We recognize the environment is an exhaustible resource and the importance of using the environment and its resources responsibly. We have taken actions with respect to various sustainability matters with a focus on the reduction of our carbon footprint, water and energy usage and material waste. For additional information about our ongoing environmental sustainability actions and practices, refer to our most recent Sustainability Report, which is available in the Company Overview-Sustainability section of our website. Notwithstanding the foregoing, the information on our website, including our most recent Environmental Sustainability Report, is not incorporated by reference into this Form 10-K.

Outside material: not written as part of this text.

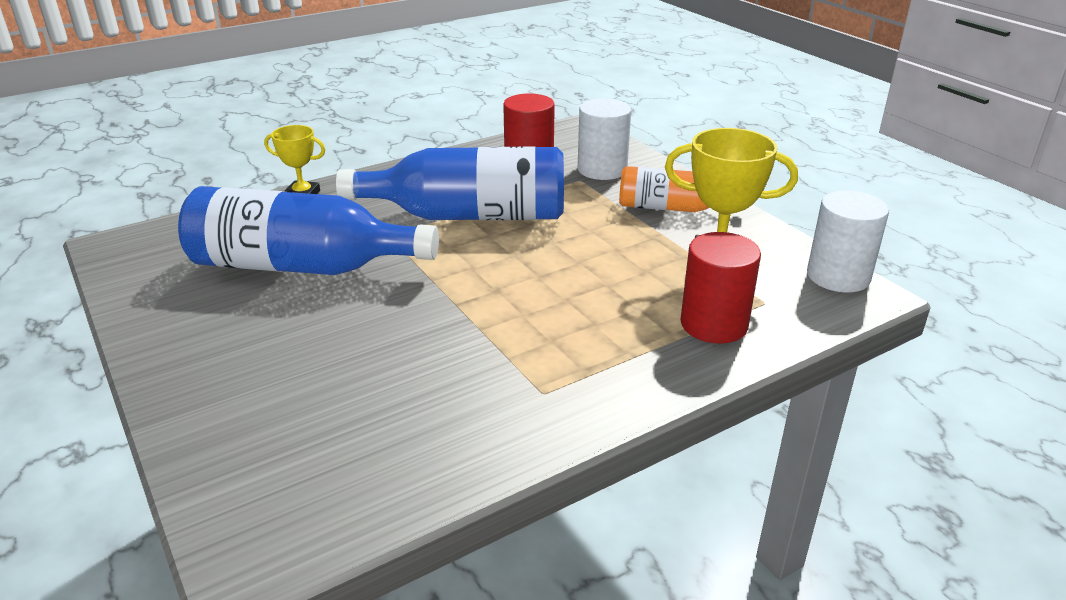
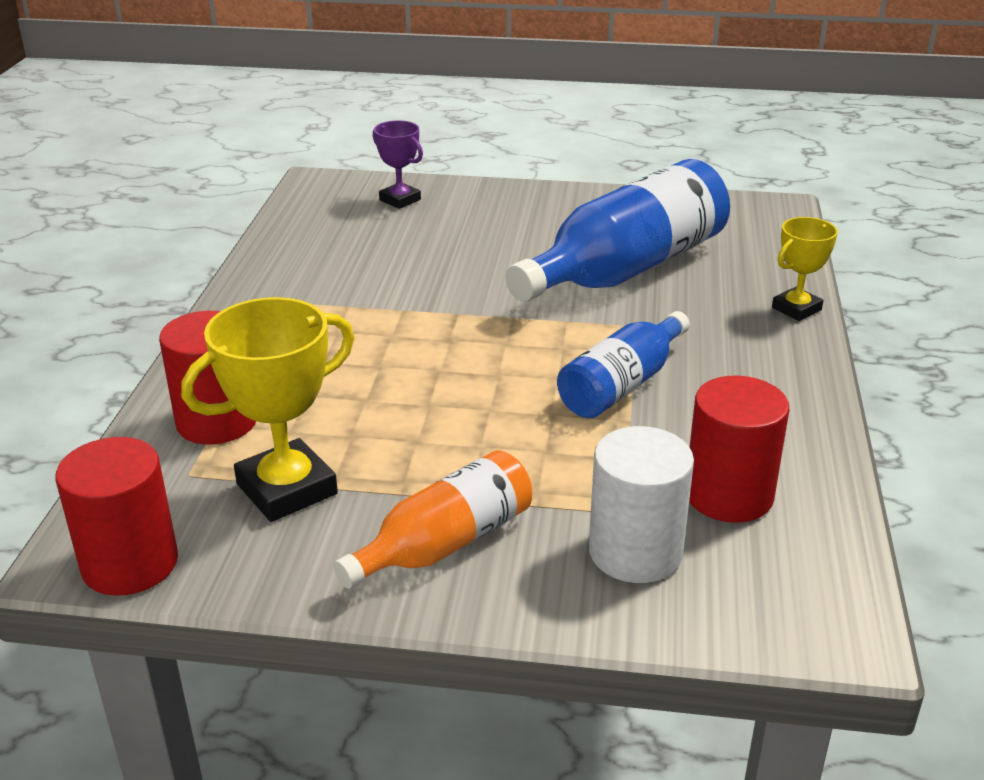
camera: 130 degrees right, 0 degrees up
blue bottle [336,146,564,220] -> blue bottle [557,311,690,418], size x0.58
white cylinder [807,190,889,293] -> red cylinder [55,437,178,596]
none -> purple trophy [373,120,423,209]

Professional Liability Claims

As part of our business of owning and operating hospitals, we are subject to legal actions alleging liability on our part. To cover claims arising out of the operations of hospitals, we maintain professional liability insurance and general liability insurance on a claims-made basis in excess of those amounts for which we are self-insured, in amounts we believe to be sufficient for our operations. We also maintain umbrella liability coverage for claims, which, due to their nature or amount, are not covered by our other insurance policies. However, our insurance coverage does not cover all claims against us or may not continue to be available at a reasonable cost for us to maintain adequate levels of insurance. For a further discussion of our insurance coverage, see our discussion of professional liability claims in “Management’s Discussion and Analysis of Financial Condition and Results of Operations” in Part II, Item 7 of this Form 10-K.